# Goal of the exercise
From the records below, copy out exactly the lines from the one containing "right elbow: (133, 184)" to the one containing "right front paw: (338, 201)", both included. Add nothing else.

----- Task data -----

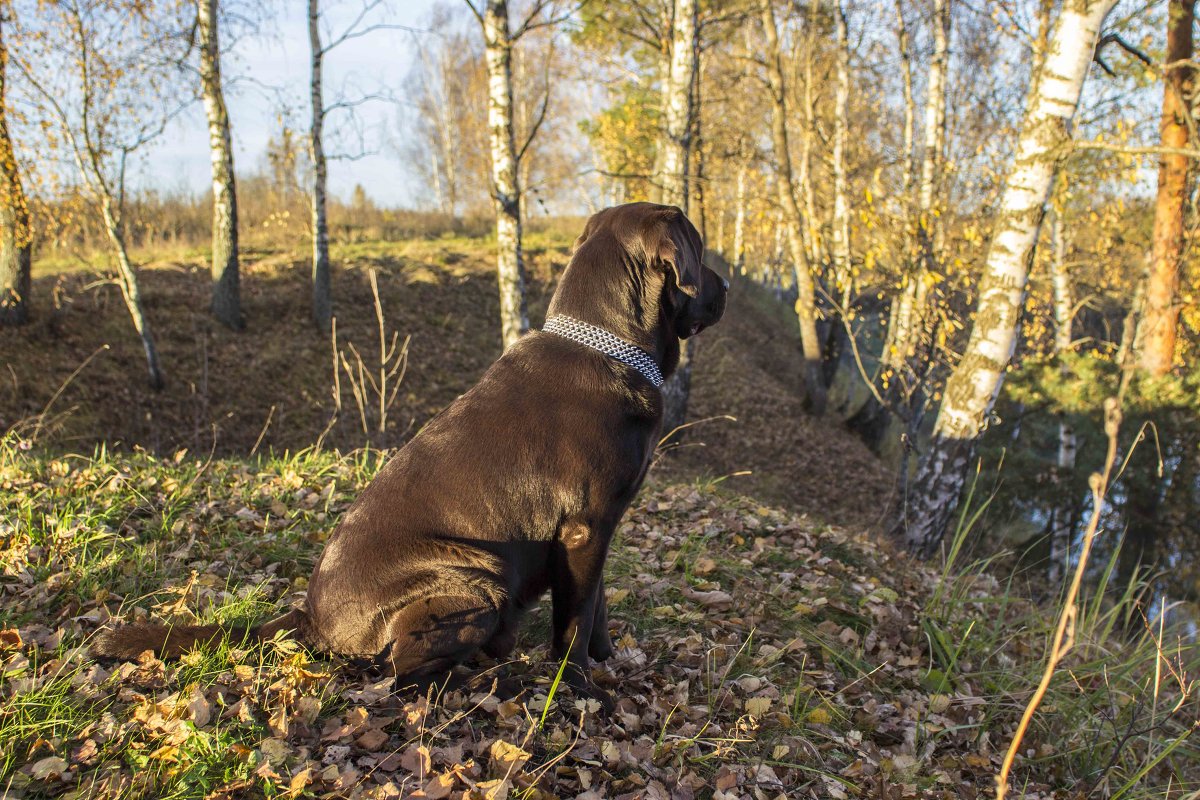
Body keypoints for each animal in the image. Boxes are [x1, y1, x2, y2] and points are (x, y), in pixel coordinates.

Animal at [93, 201, 724, 705]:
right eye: (698, 246)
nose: (726, 289)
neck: (607, 346)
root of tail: (310, 619)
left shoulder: (600, 529)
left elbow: (597, 608)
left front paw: (608, 658)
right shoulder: (582, 529)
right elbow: (572, 623)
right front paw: (580, 687)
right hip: (475, 579)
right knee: (406, 677)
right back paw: (493, 683)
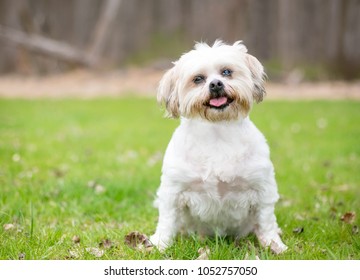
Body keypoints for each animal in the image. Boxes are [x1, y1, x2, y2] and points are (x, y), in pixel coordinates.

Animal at [150, 40, 286, 255]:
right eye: (198, 79)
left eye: (226, 72)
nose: (215, 84)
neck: (217, 132)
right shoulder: (172, 191)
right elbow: (167, 220)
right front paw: (160, 243)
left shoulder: (263, 188)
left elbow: (266, 221)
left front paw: (273, 244)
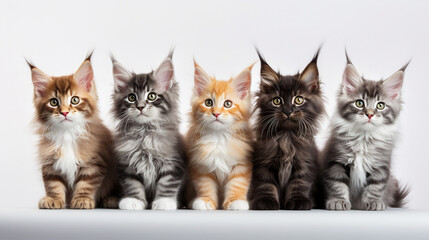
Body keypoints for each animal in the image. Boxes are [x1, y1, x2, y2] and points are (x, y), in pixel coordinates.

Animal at [28, 52, 118, 208]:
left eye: (75, 100)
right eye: (54, 102)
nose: (64, 112)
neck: (67, 134)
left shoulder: (93, 162)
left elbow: (86, 183)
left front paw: (82, 199)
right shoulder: (50, 162)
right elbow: (53, 184)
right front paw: (53, 199)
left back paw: (111, 200)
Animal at [111, 52, 185, 210]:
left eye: (151, 96)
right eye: (131, 97)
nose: (140, 106)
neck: (144, 132)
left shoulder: (173, 162)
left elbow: (167, 183)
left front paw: (164, 202)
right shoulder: (128, 164)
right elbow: (133, 184)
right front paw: (133, 200)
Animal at [187, 60, 254, 210]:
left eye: (228, 103)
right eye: (208, 102)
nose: (216, 113)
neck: (218, 138)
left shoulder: (242, 164)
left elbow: (237, 183)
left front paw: (236, 201)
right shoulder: (202, 166)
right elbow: (206, 185)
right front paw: (205, 201)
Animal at [249, 48, 322, 210]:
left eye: (298, 99)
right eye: (277, 101)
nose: (288, 111)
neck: (286, 137)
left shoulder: (304, 162)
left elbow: (299, 183)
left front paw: (298, 201)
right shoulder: (263, 162)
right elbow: (266, 184)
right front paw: (266, 202)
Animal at [320, 53, 408, 210]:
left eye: (380, 105)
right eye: (359, 103)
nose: (370, 114)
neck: (364, 139)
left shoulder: (380, 166)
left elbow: (375, 187)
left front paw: (373, 203)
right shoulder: (336, 161)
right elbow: (337, 184)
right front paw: (338, 201)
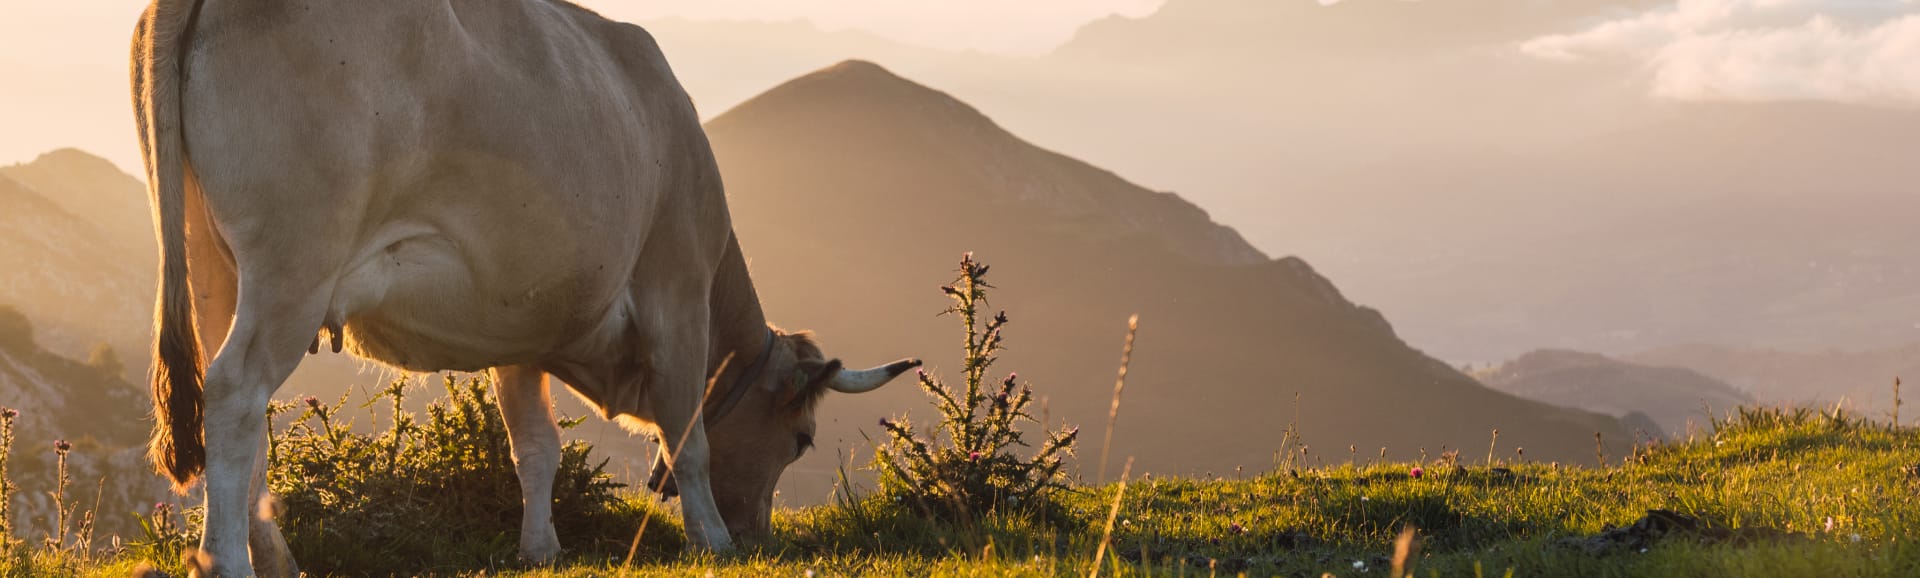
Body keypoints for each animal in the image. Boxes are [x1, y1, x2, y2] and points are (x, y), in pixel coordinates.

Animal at [129, 0, 921, 572]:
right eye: (801, 440)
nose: (760, 536)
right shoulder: (677, 287)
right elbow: (686, 433)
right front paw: (713, 541)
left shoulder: (516, 326)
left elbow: (535, 447)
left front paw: (540, 549)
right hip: (293, 262)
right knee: (234, 392)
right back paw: (227, 560)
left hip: (214, 267)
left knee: (239, 409)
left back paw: (277, 558)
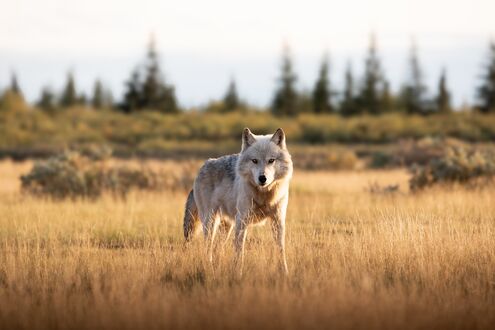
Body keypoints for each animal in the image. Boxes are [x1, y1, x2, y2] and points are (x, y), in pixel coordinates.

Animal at [186, 127, 294, 274]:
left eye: (271, 160)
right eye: (254, 160)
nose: (262, 178)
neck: (264, 196)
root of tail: (204, 165)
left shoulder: (278, 220)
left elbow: (280, 250)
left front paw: (284, 273)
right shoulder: (242, 221)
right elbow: (239, 252)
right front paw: (238, 273)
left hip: (226, 227)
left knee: (217, 248)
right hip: (211, 223)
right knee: (208, 248)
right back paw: (210, 268)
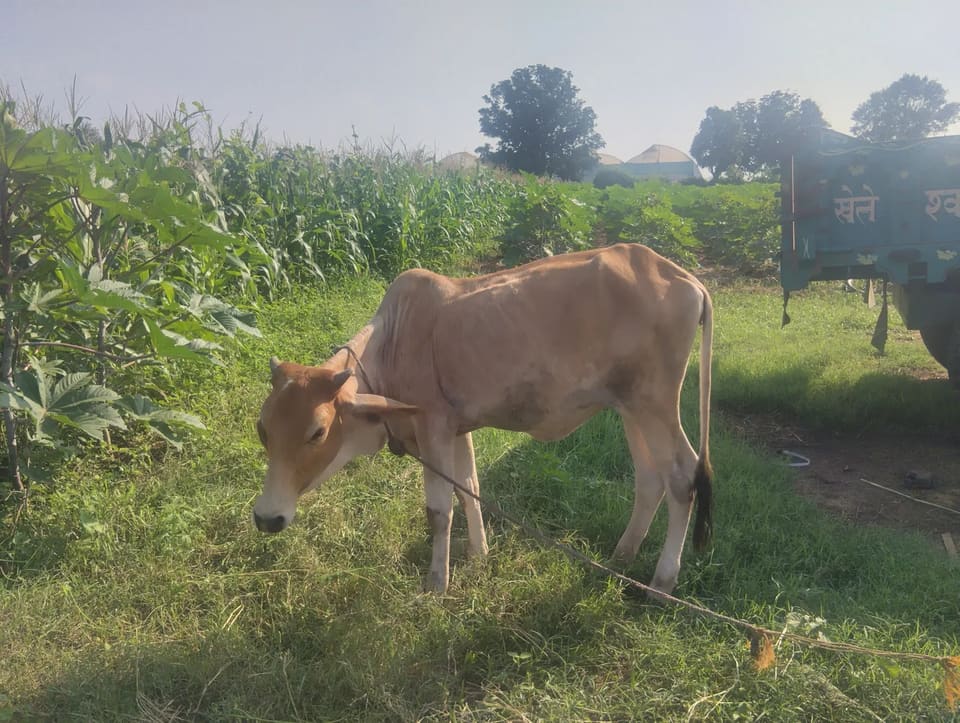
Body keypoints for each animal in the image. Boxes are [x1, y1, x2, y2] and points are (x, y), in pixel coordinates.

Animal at [253, 242, 713, 595]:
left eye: (317, 432)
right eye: (263, 430)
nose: (266, 518)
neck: (392, 343)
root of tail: (686, 279)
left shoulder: (434, 426)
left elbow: (439, 509)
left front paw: (437, 583)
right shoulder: (459, 429)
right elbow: (469, 489)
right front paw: (479, 555)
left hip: (655, 405)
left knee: (681, 478)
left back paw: (661, 583)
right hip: (630, 408)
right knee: (650, 479)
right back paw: (622, 556)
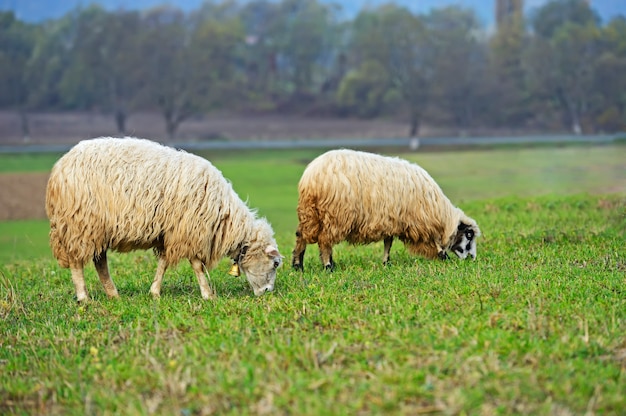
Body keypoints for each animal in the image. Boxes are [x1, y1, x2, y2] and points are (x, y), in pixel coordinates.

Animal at [42, 138, 280, 300]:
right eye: (275, 263)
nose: (268, 292)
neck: (224, 217)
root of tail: (60, 166)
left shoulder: (170, 232)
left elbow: (163, 263)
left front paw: (154, 291)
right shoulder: (189, 229)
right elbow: (197, 265)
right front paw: (207, 294)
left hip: (97, 228)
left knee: (100, 261)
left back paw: (113, 294)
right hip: (80, 223)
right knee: (77, 261)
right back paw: (84, 297)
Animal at [292, 150, 478, 270]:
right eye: (469, 235)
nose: (472, 259)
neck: (440, 212)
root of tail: (311, 176)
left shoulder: (392, 221)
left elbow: (388, 243)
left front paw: (386, 262)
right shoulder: (420, 221)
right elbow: (435, 242)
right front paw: (443, 256)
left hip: (310, 213)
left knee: (301, 235)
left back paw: (298, 265)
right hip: (335, 215)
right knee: (324, 240)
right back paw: (328, 266)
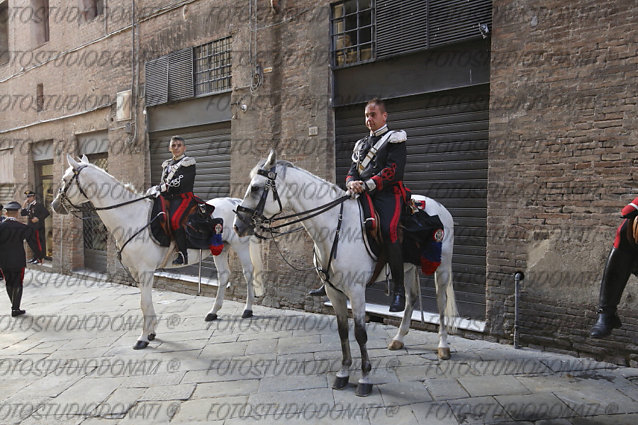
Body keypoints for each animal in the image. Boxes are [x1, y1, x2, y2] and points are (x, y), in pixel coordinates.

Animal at [50, 155, 268, 348]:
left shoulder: (145, 271)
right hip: (220, 249)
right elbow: (146, 303)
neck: (131, 217)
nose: (54, 205)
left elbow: (144, 303)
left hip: (240, 247)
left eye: (65, 179)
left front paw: (143, 338)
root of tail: (236, 202)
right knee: (224, 276)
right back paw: (213, 312)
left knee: (248, 274)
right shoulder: (138, 272)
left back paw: (248, 309)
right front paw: (151, 332)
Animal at [236, 151, 460, 396]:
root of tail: (439, 207)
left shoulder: (356, 292)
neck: (336, 228)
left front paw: (365, 378)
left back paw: (443, 346)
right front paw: (343, 373)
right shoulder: (334, 293)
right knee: (410, 298)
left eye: (256, 188)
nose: (238, 225)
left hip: (442, 268)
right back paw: (399, 338)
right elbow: (343, 332)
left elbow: (360, 334)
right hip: (408, 268)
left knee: (441, 303)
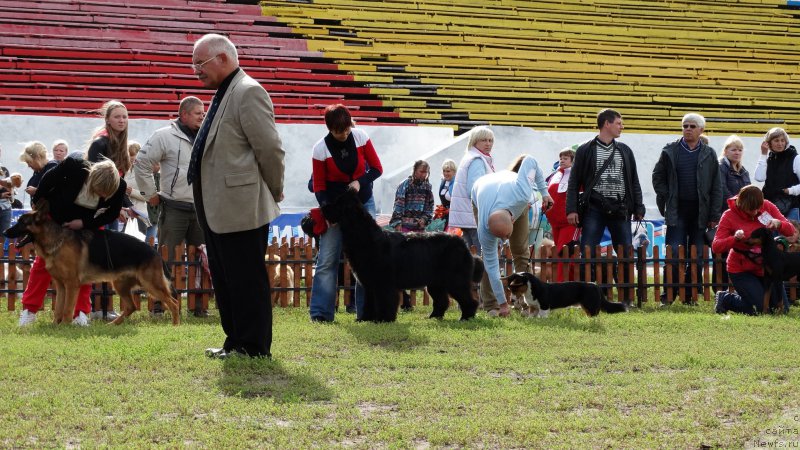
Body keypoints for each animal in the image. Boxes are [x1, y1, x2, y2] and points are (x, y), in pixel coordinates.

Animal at [4, 202, 180, 326]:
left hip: (150, 285)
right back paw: (112, 324)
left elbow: (67, 309)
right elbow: (58, 309)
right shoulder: (61, 286)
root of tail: (155, 252)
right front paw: (55, 325)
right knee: (131, 307)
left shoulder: (72, 285)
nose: (5, 232)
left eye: (22, 222)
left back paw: (175, 326)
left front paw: (65, 326)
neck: (56, 240)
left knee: (174, 303)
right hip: (120, 284)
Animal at [320, 190, 482, 324]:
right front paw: (365, 319)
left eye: (337, 203)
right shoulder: (370, 283)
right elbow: (369, 303)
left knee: (469, 300)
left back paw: (465, 317)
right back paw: (433, 317)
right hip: (436, 282)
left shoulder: (384, 282)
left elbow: (385, 301)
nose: (322, 207)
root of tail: (463, 244)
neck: (365, 236)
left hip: (455, 280)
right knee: (442, 301)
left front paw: (384, 319)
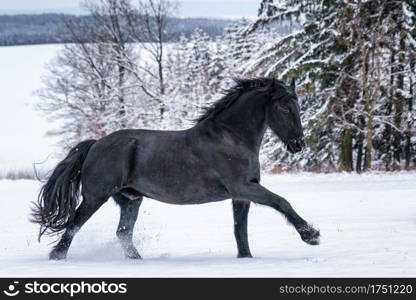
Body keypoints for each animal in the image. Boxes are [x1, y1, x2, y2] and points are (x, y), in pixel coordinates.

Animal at [32, 77, 318, 260]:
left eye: (298, 105)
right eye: (283, 106)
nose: (298, 145)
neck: (231, 137)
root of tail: (95, 144)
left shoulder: (241, 195)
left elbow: (241, 230)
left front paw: (246, 258)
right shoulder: (243, 188)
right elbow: (281, 202)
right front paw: (311, 235)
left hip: (131, 199)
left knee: (123, 233)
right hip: (95, 197)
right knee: (73, 226)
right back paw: (57, 258)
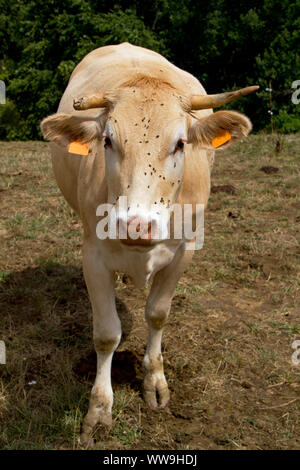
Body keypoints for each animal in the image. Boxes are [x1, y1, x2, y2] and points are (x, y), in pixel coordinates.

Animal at [40, 42, 258, 446]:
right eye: (108, 140)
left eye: (181, 143)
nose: (135, 225)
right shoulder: (92, 256)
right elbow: (106, 334)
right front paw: (99, 410)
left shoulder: (183, 251)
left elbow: (157, 313)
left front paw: (154, 380)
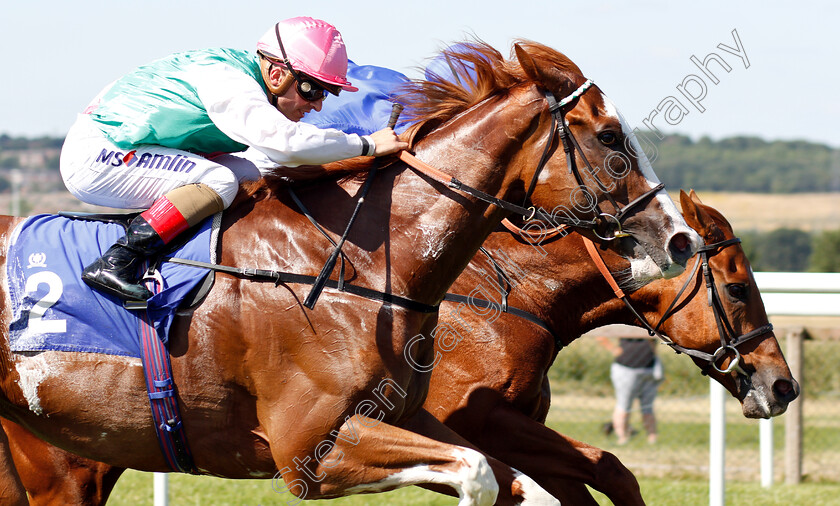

-----

# Task response
right elbow: (133, 184)
right front paw: (133, 200)
Animal at [187, 60, 254, 210]:
left eye: (228, 103)
right eye: (208, 102)
nose: (216, 113)
neck: (218, 138)
left shoulder: (242, 164)
left elbow: (237, 183)
left front paw: (236, 201)
right shoulder: (202, 166)
right elbow: (206, 185)
right front paw: (205, 201)
Animal at [249, 48, 322, 210]:
left eye: (298, 99)
right eye: (277, 101)
nose: (288, 111)
neck: (286, 137)
left shoulder: (304, 162)
left elbow: (299, 183)
left front paw: (298, 201)
right shoulder: (263, 162)
right elbow: (266, 184)
right front paw: (266, 202)
Animal at [320, 53, 408, 210]:
left eye: (380, 105)
right eye: (359, 103)
nose: (370, 114)
neck: (364, 139)
left shoulder: (380, 166)
left elbow: (375, 187)
left front paw: (373, 203)
right shoulder: (336, 161)
right elbow: (337, 184)
right front paw: (338, 201)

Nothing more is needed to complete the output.